O resultado foi um ecossistema industrial no qual o talento criativo e os técnicos podiam ganhar uma vida decente e os estúdios podiam ser economicamente viáveis. A separação dos meios de produção e distribuição estabilizou a indústria, permitindo que ela se tornasse uma das contribuições culturais e econômicas mais importantes da América para o mundo.
Com modificações para novas tecnologias, como vídeo doméstico e TV paga, esse ecossistema sobreviveu até recentemente. Agora, os streamers, ao controlar tanto o conteúdo quanto a distribuição, têm grande poder para cortar compensações e alterar direitos criativos. Este é um modelo econômico e cultural insustentável.
É difícil ver como as greves podem ser resolvidas de forma equitativa e um sistema relativamente justo restaurado sem invocar novamente as leis antitruste para forçar as gigantes do entretenimento a separar a produção da distribuição de streaming.
A necessidade de proteger a diversidade criativa foi uma razão convincente por trás do bem-sucedido processo antitruste do Departamento de Justiça no ano passado para bloquear a aquisição de US$ 2,2 bilhões da grande editora Simon & Schuster pela Penguin Random House. (É improvável que um novo acordo para vender para a empresa de private equity KKR leve ao escrutínio antitruste, embora a dívida frequentemente contraída pelo private equity possa causar outros problemas.)
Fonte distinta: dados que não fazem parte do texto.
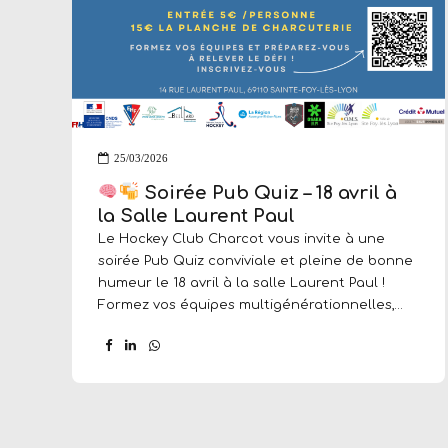
25/03/2026
Soirée Pub Quiz – 18 avril à
la Salle Laurent Paul
Le Hockey Club Charcot vous invite à une
soirée Pub Quiz conviviale et pleine de bonne
humeur le 18 avril à la salle Laurent Paul !
Formez vos équipes multigénérationnelles,
révisez votre culture générale et préparez-
vous à relever le défi dans une ambiance
chaleureuse. Au programme : questions, rires,
esprit d’équipe… et quelques gourmandises
pour accompagner la soirée. Que vous soyez
incollable sur l’histoire, le sport, la musique ou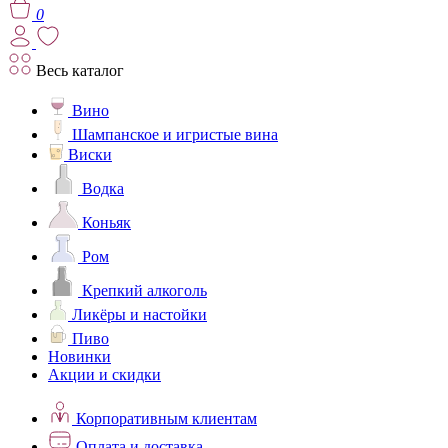
0
Весь каталог
Вино
Шампанское и игристые вина
Виски
Водка
Коньяк
Ром
Крепкий алкоголь
Ликёры и настойки
Пиво
Новинки
Акции и скидки
Корпоративным клиентам
Оплата и доставка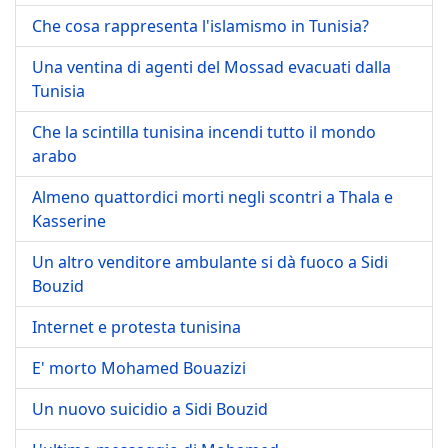
Che cosa rappresenta l'islamismo in Tunisia?
Una ventina di agenti del Mossad evacuati dalla
Tunisia
Che la scintilla tunisina incendi tutto il mondo
arabo
Almeno quattordici morti negli scontri a Thala e
Kasserine
Un altro venditore ambulante si dà fuoco a Sidi
Bouzid
Internet e protesta tunisina
E' morto Mohamed Bouazizi
Un nuovo suicidio a Sidi Bouzid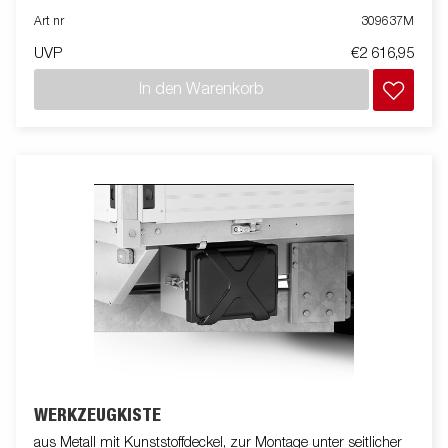
Art nr
309637M
UVP
€2 616,95
In den Warenkorb
WERKZEUGKISTE
aus Metall mit Kunststoffdeckel, zur Montage unter seitlicher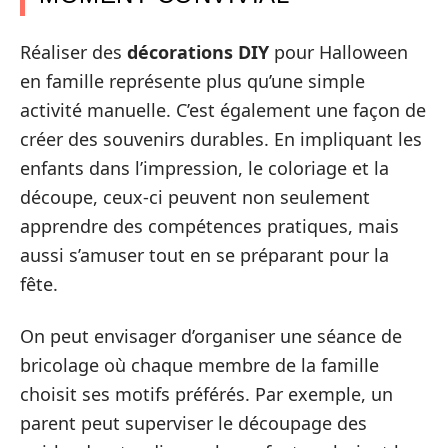
Réaliser des
décorations DIY
pour Halloween
en famille représente plus qu’une simple
activité manuelle. C’est également une façon de
créer des souvenirs durables. En impliquant les
enfants dans l’impression, le coloriage et la
découpe, ceux-ci peuvent non seulement
apprendre des compétences pratiques, mais
aussi s’amuser tout en se préparant pour la
fête.
On peut envisager d’organiser une séance de
bricolage où chaque membre de la famille
choisit ses motifs préférés. Par exemple, un
parent peut superviser le découpage des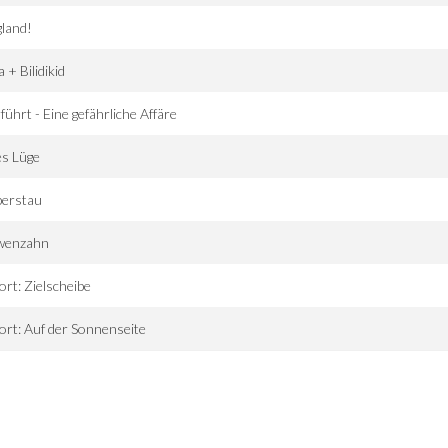
land!
a + Bilidikid
führt - Eine gefährliche Affäre
es Lüge
perstau
wenzahn
ort: Zielscheibe
ort: Auf der Sonnenseite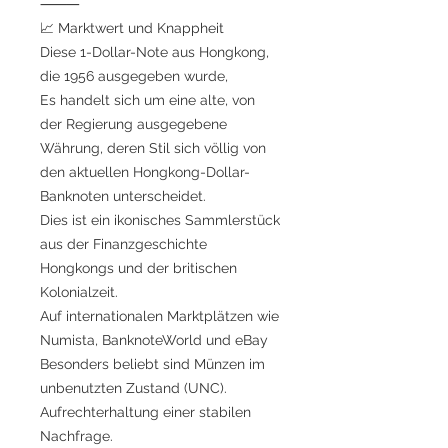
⸻
📈 Marktwert und Knappheit
Diese 1-Dollar-Note aus Hongkong,
die 1956 ausgegeben wurde,
Es handelt sich um eine alte, von
der Regierung ausgegebene
Währung, deren Stil sich völlig von
den aktuellen Hongkong-Dollar-
Banknoten unterscheidet.
Dies ist ein ikonisches Sammlerstück
aus der Finanzgeschichte
Hongkongs und der britischen
Kolonialzeit.
Auf internationalen Marktplätzen wie
Numista, BanknoteWorld und eBay
Besonders beliebt sind Münzen im
unbenutzten Zustand (UNC).
Aufrechterhaltung einer stabilen
Nachfrage.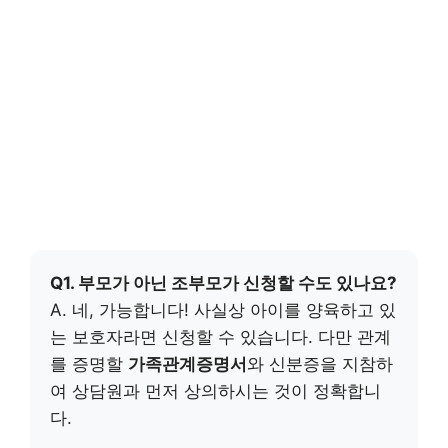
Q1. 부모가 아닌 조부모가 신청할 수도 있나요?
A. 네, 가능합니다! 사실상 아이를 양육하고 있
는 보호자라면 신청할 수 있습니다. 다만 관계
를 증명할
가족관계증명서
와 신분증을 지참하
여 상담원과 먼저 상의하시는 것이 정확합니
다.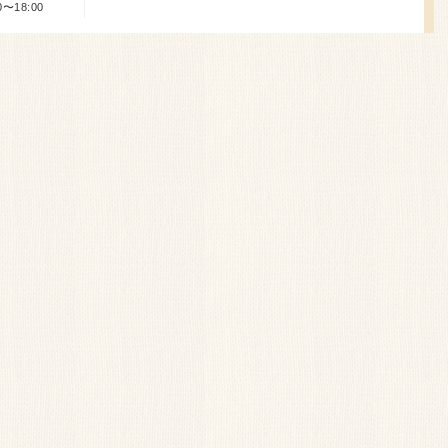
〜18:00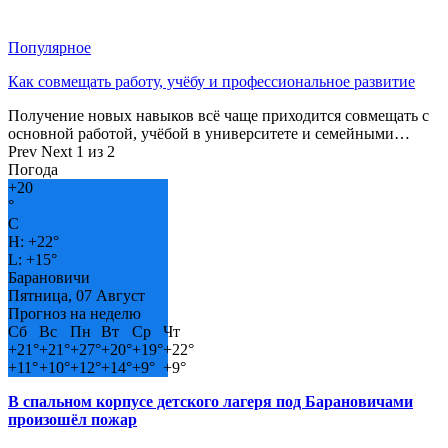
Популярное
Как совмещать работу, учёбу и профессиональное развитие
Получение новых навыков всё чаще приходится совмещать с
основной работой, учёбой в университете и семейными…
Prev
Next
1 из 2
Погода
+
20
°
C
H:
+
22°
L:
+
15°
Барановичи
Пятница, 07 Август
Прогноз на неделю
Сб
Вс
Пн
Вт
Ср
Чт
+
21°
+
21°
+
27°
+
20°
+
19°
+
22°
+
11°
+
10°
+
12°
+
14°
+
9°
+
9°
В спальном корпусе детского лагеря под Барановичами
произошёл пожар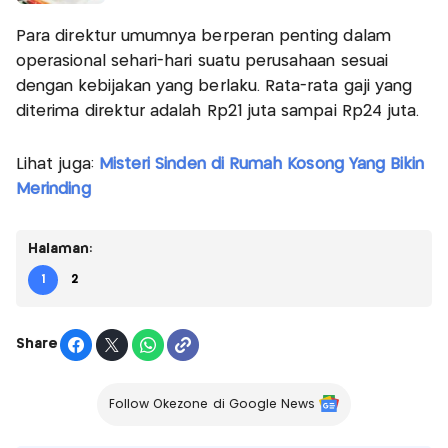
Para direktur umumnya berperan penting dalam
operasional sehari-hari suatu perusahaan sesuai
dengan kebijakan yang berlaku. Rata-rata gaji yang
diterima direktur adalah Rp21 juta sampai Rp24 juta.
Lihat juga:
Misteri Sinden di Rumah Kosong Yang Bikin
Merinding
Halaman:
1
2
Share
Follow Okezone di Google News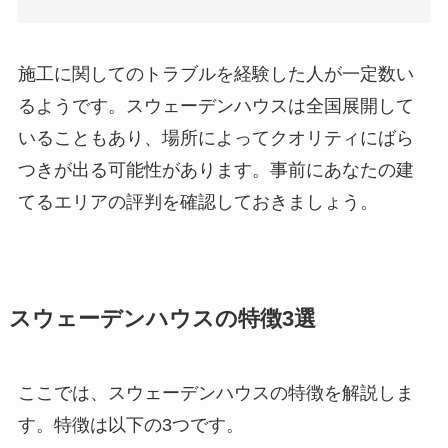
施工に関してのトラブルを経験した人が一定数い
るようです。スウェーデンハウスは全国展開して
いることもあり、場所によってクオリティにばら
つきが出る可能性があります。事前にあなたの建
てるエリアの評判を確認しておきましょう。
スウェーデンハウスの特徴3選
ここでは、スウェーデンハウスの特徴を解説しま
す。特徴は以下の3つです。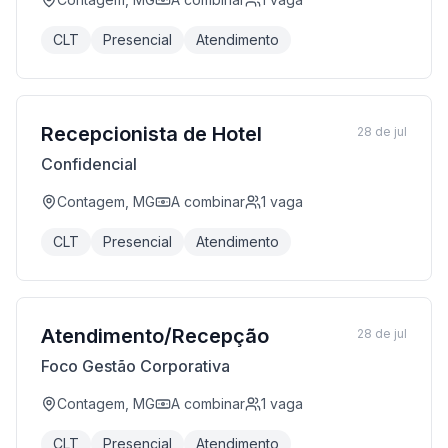
CLT
Presencial
Atendimento
Recepcionista de Hotel
28 de jul
Confidencial
Contagem, MG
A combinar
1
vaga
CLT
Presencial
Atendimento
Atendimento/Recepção
28 de jul
Foco Gestão Corporativa
Contagem, MG
A combinar
1
vaga
CLT
Presencial
Atendimento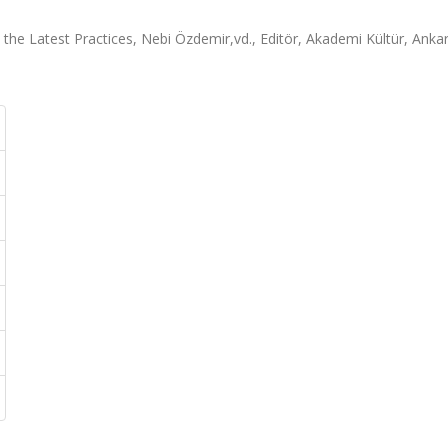
the Latest Practices, Nebi Özdemir,vd., Editör, Akademi Kültür, Ankar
De acordo com a lei federal e da Califórnia, qualquer pessoa ou empresa prejudicada por uma prática anticompetitiva pode processar por violação antitruste. Isso pode incluir talentos individuais ou guildas – ou melhor ainda, o Departamento de Justiça ou o procurador-geral da Califórnia.
Se a Netflix e seus pares de streaming como Apple+, Amazon Prime, Disney+ e Max puderem manter seu controle vertical, será quase impossível resolver as greves de Hollywood de forma a preservar a capacidade de criadores e técnicos de ganhar uma vida decente e proteger diversidade criativa. O antigo sistema de estúdio vertical foi quebrado pelo Departamento de Justiça. Pode ser hora de fazer o mesmo com esses gigantes do século 21.
Miles Mogulescu é advogado do entretenimento, ex-vice-presidente sênior de negócios da MGM/UA e codiretor/produtor do documentário sobre a história do trabalho “Union Maids”.